As I’m coasting through the eve of what is generally my biggest performance event of the year (the Phoenix Fringe Festival) , I am troubled and somewhat amused by a recent revelation. As we humans prepare to walk through our most recent rites of passage (marriage, babies, graduations, homecomings, award ceremonies, loss of loved ones, and, of course, big-ass performances), there’s always a Who moment. Y’know the one where that damned song floats through our minds: “How many friends have I really got…?”

It seems great events are great levelers. From the most extreme (how many people called when my mom died, who visited, who really cares about me?) to, in comparison, the most benign (who will actually make it out to my shows-if they are local or at least wish me well-if they are not). Judge me if you will but we all have these moments and a lot of our lives are built on the relationships with people that were present, that stayed present or suddenly developed when a person-no matter how much we least expected-was seemingly the only one who cared.
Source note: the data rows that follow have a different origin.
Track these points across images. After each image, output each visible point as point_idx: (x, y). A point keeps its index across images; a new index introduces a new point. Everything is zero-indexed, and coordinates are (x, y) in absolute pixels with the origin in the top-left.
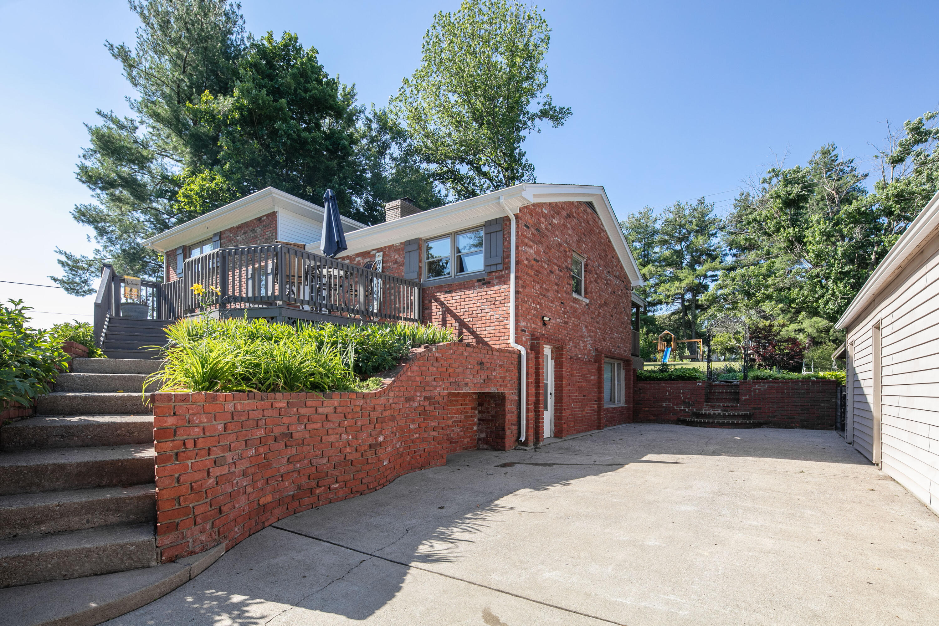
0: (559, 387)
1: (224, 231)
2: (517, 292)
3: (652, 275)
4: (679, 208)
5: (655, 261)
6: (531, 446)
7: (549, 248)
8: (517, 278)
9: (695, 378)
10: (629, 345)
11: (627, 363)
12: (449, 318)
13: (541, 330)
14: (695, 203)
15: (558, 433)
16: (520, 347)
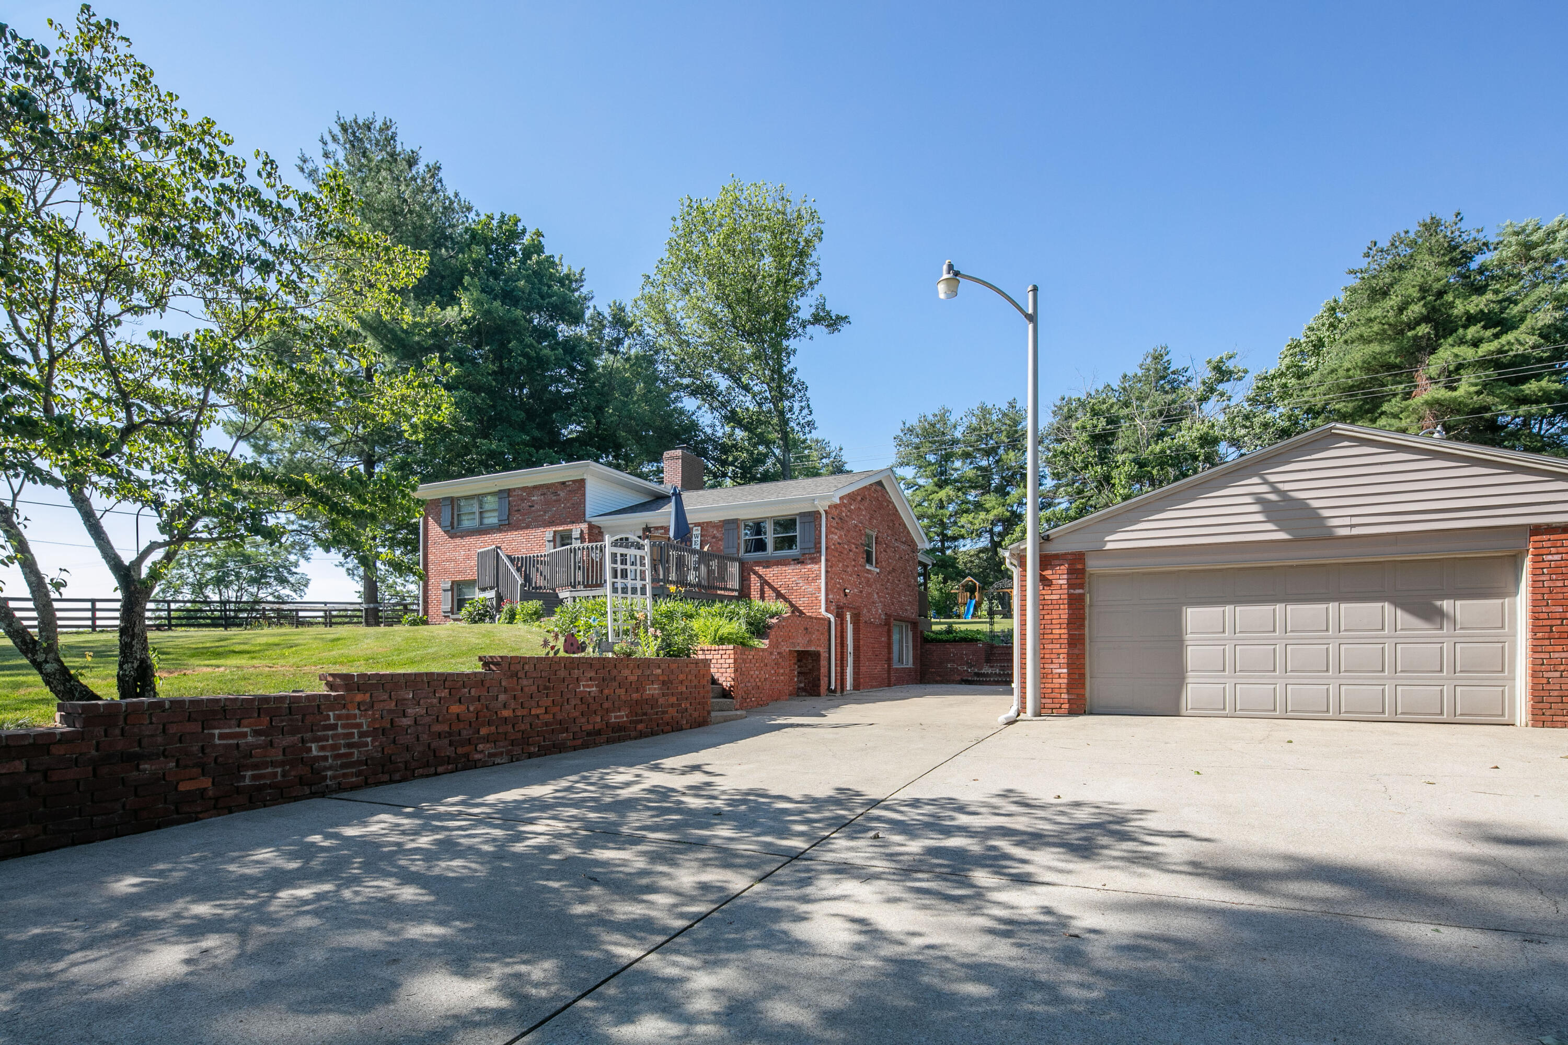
0: (857, 648)
1: (514, 489)
2: (827, 572)
3: (950, 501)
4: (985, 411)
5: (956, 481)
6: (838, 694)
7: (848, 531)
8: (827, 560)
9: (977, 640)
10: (916, 607)
11: (914, 625)
12: (766, 588)
13: (843, 600)
14: (1004, 407)
15: (856, 686)
16: (829, 616)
Jesus talked about this at least three times: a prophet is not without honor accept in his own home, in his own city; foxes have holes, birds have nests but the Son Of Man has no place to rest His head; and the parable about all of the originally invited wedding guests not bothering to come or even RSVP.

Of course it is my desire that everyone I care about and care enough to contact either via the internet, phone or personal visit would drop everything to show my life’s work some physical (and hopefully enthusiastic) support. But I am realistic and know how hard it is to do this-imagine with my performance schedule if I went to everything my fellow musicians did.

But then there is that leveling process.  And you, dear readers, already know what that is. We are all surrounded by  talkers and not doers, y’know the ones who love to say things like, “You gotta know who your true friends really are” like they are part of an elite club. I sigh and roll my eyes at this, thinking, “Amen to that. I’m gonna go find my true friends.”

I’m convinced that people who know me are blessed to know a truly unique and one of a kind fellow doing a strange and powerful work for the Lord. Not that I’m easy, but neither are most of you! I see friends keep me at an arm’s distance and know that I am guilty of the same.  What a shame.  God puts so many amazing and wonderful people in our lives for a reason but I’m convinced it’s not to shut them out or have superficial relationships built on empty promises or even best intentions.

I have family for that. I have peeps in California that are going to come to visit me and the kids as soon as the weather is nice. I’ve been hearing that for six years! We’re talking character here not good intentions. And I never write off behavior as, “That’s how people are” or “Look who you are dealing with.”  Put up or shut up. If I make a commitment to you and flake, call me on it and you’ll be doing me a favor in God. And I will gladly do the same. In fact, I’m planning on it.

There are a lot of people who receive my blogs: strangers and one-time visitors to shows make up a huge part of the list. Then there are the acquaintances, acquaintances who call themselves friends and then there are the peeps I call friend. 

To the stranger I say:  Thanks for putting up with all of this output. It’s my project for 2011 and it will die down at some point. Please make your way to a show and if you are out of town, please write me privately in any of my networks and allow me to send ya a cd and begin a friendship.

To the acquaintance: Coffee? Of if you are far away, please write me and tell me about your world and let’s become better acquainted.

To the acquaintance who calls themselves friend:  Hmm… I expect I’ve ruffled your feathers most. If your phone number is not programmed on my cell phone we have a bit of a disconnect here.  I hope you care more about knowing me than being able to say you know me to fix this. If you are somewhere where you can read this, I pray for you and care about your lives. And I’m human and, like you, my feelings get hurt sometimes.

Lastly, to my friends: I need you. Not just in spirit but in real time. Physical, emotional, spiritual and sometimes financial support is the lifeblood of this ministry, my life’s labor of love and ultimately ME. If you are in town spend a night with me and my posse. If you are not, please pray for me and let me know you are with me in Spirit. If I’m not living up to your needs in a friend, maybe you need to make a list for me. You’d be surprised at my response.

Folks, this a very personal expression from my heart yet I am convinced of the universal truths it contains. We all disappoint and oft times because we are convinced of friendships that aren’t or are not properly developed. I have thousands of friends on Facebook and MySpace. I would love to have on earth what I have on the Internet.

I’d settle for a solid baker’s dozen.